O código do capital

Imagem: Victory-Park

Por ELEUTÉRIO F. S. PRADO*

Comentário sobre o livro de Katharina Pistor

1.

O objetivo desse escrito é fazer uma resenha do livro O código do capital: como a lei cria riqueza e desigualdade, de Katharina Pistor, professora de direito da Universidade de Columbia. Mesmo tendo a pretensão de fazer leitura amigável do escrito, não é possível superar uma dificuldade: ela aborda essa potência que move a sociedade moderna não apenas como economista – o que seria normal dada a sua especialização –, mas também sem ter em conta o que a tradição de economia política pensa sobre ela.

Como o título já mostra bem, a sua preocupação central é a elevação da desigualdade de renda e riqueza que vem ocorrendo desde os anos 1980; eis o dado que ela mesma apresenta logo no início do livro, o qual foi retirado do World Inequality Report de 2018: entre 1980 e 2017, 50 por cento população mundial recebeu apenas 12 por cento da riqueza criada nesse período; por outro lado, um por cento capturou 27 %. Para explicar essa tendência recente, ela menciona que as explicações dos economistas são bem insuficientes.

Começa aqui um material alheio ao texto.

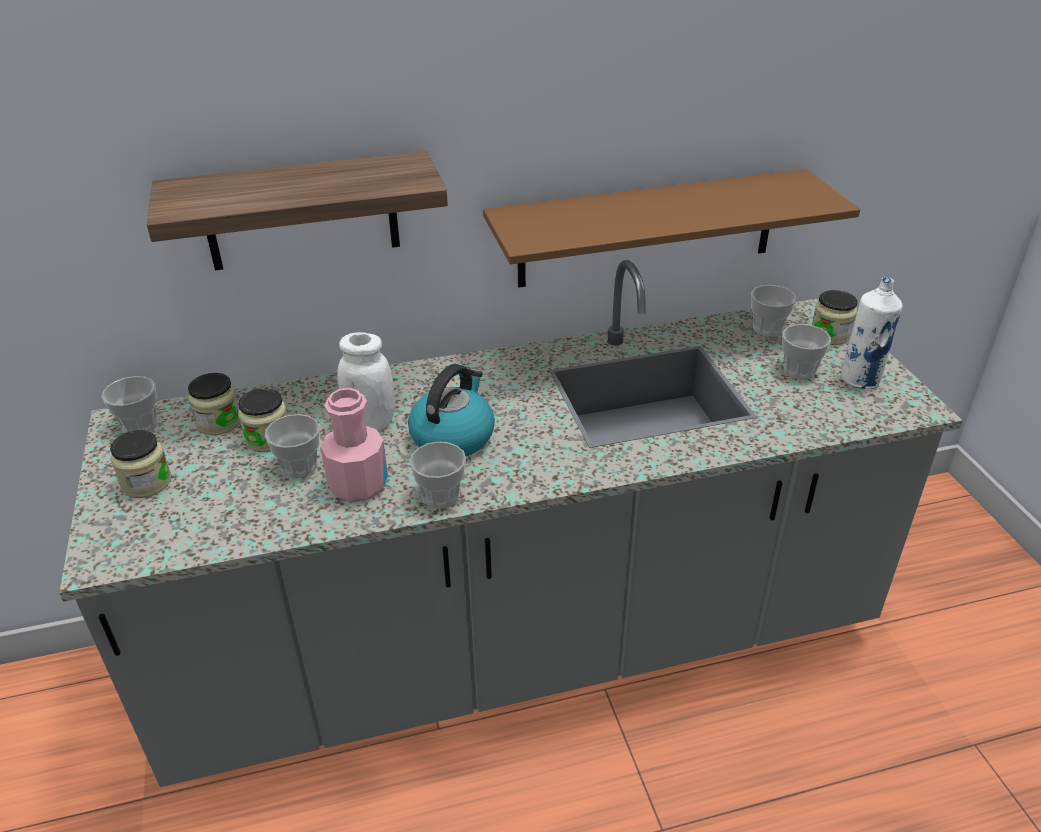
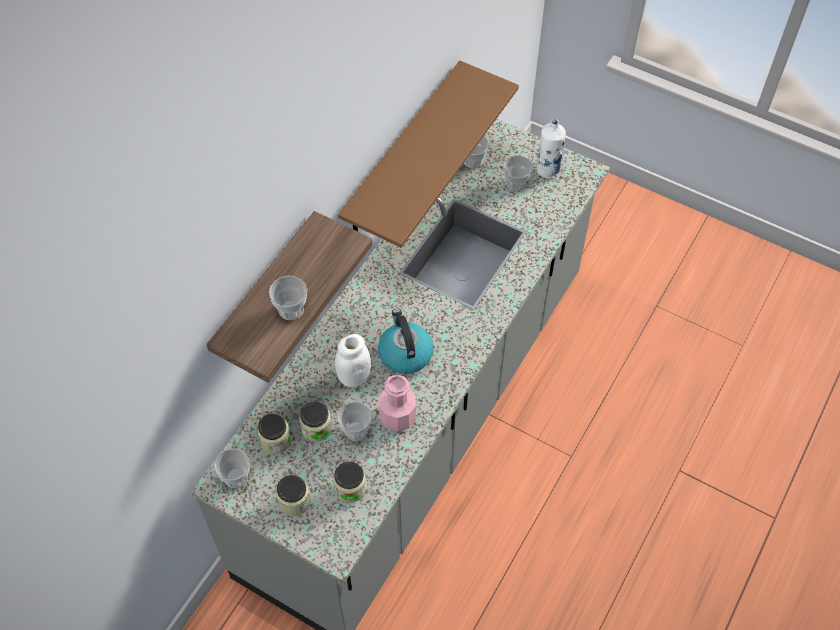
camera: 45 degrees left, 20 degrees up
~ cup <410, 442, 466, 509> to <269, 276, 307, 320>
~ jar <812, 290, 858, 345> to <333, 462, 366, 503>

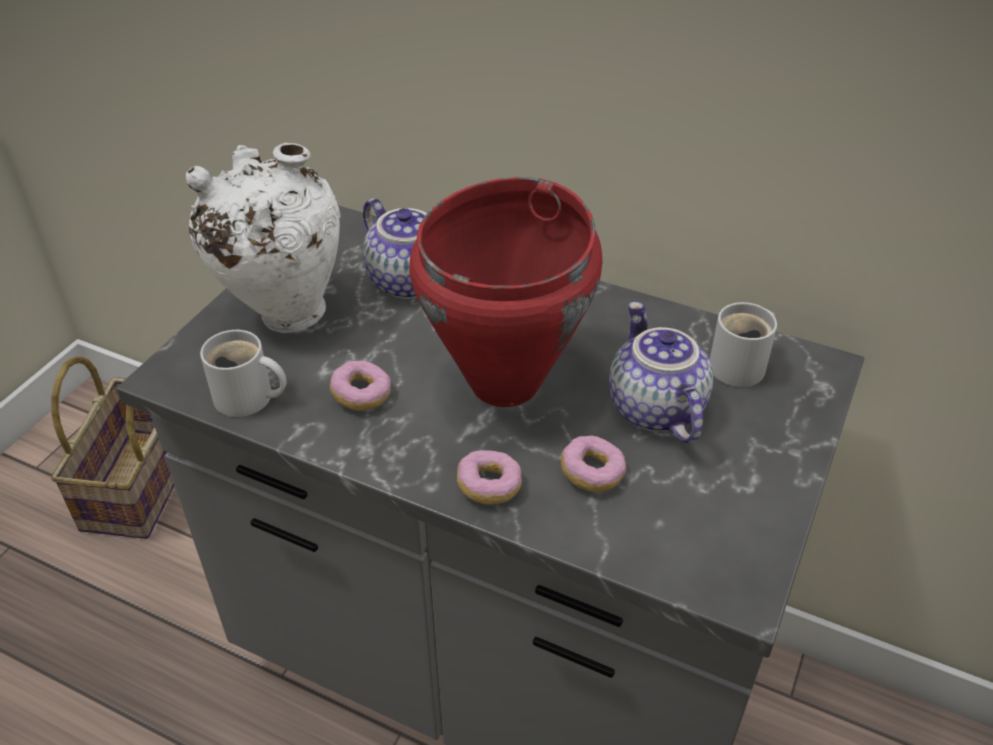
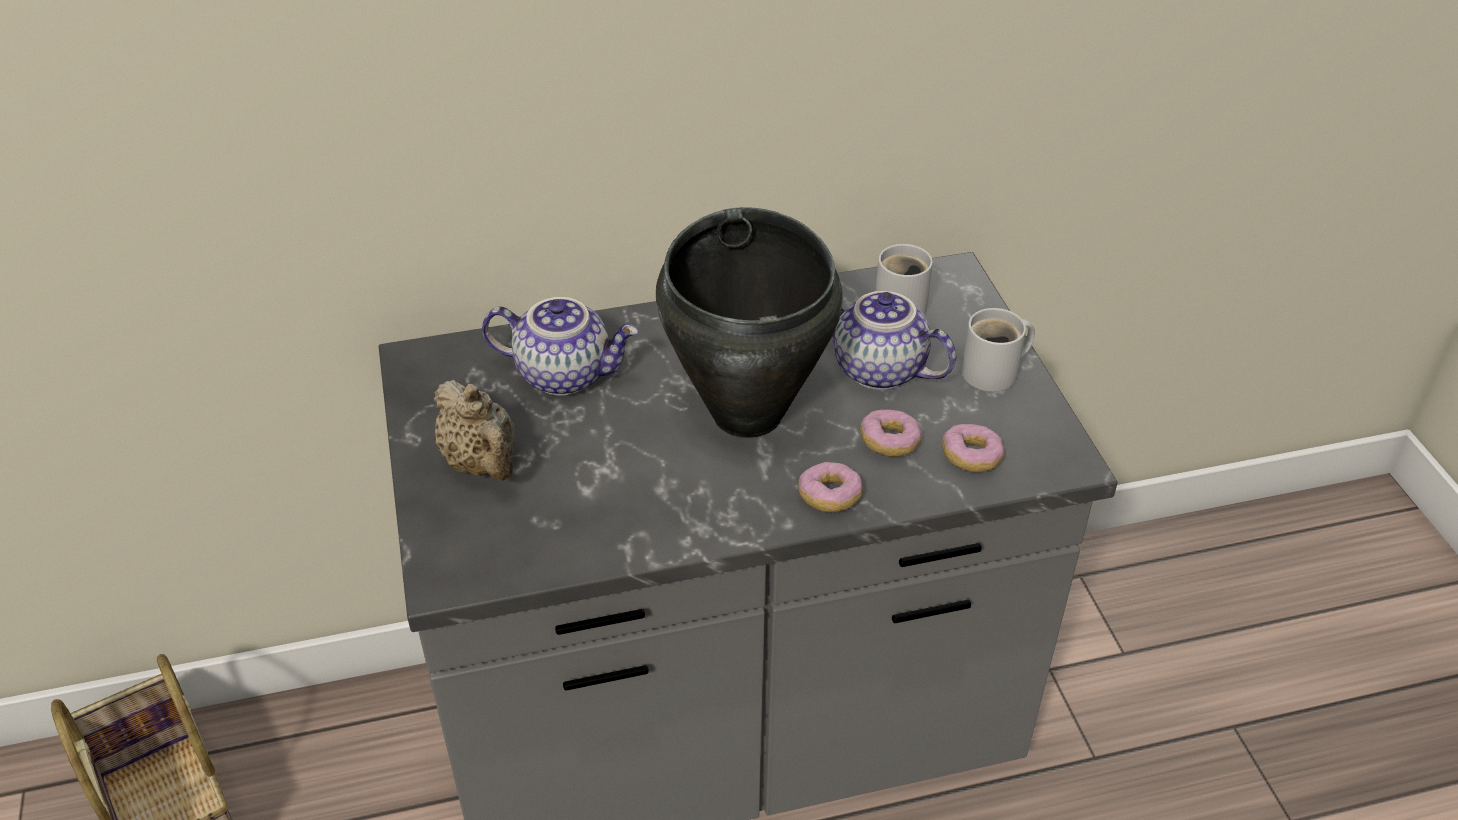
camera: 40 degrees left, 0 degrees up
~ white vase <186, 143, 341, 333> to beige teapot <433, 380, 515, 481>
~ white mug <200, 330, 286, 417> to <961, 308, 1035, 392>
~ donut <330, 361, 391, 411> to <942, 424, 1005, 472>
~ red cooking pot <409, 177, 603, 407> to black cooking pot <656, 207, 843, 438>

Para encontrar uma explicação melhor, ela parte da seguinte pergunta: “como a riqueza é criada em primeiro lugar?”. Curiosamente, para dar uma resposta para essa questão, ela não se fia em qualquer teoria da produção, como faria um economista clássico, marxista, neoclássico, austríaco etc. Questionando a sua suposta resilência do capital, ela completa assim essa primeira indagação: “como o capital frequentemente sobrevive aos ciclos econômicos e aos choques que deixam muitos à deriva, privados dos ganhos que antes obtinham?”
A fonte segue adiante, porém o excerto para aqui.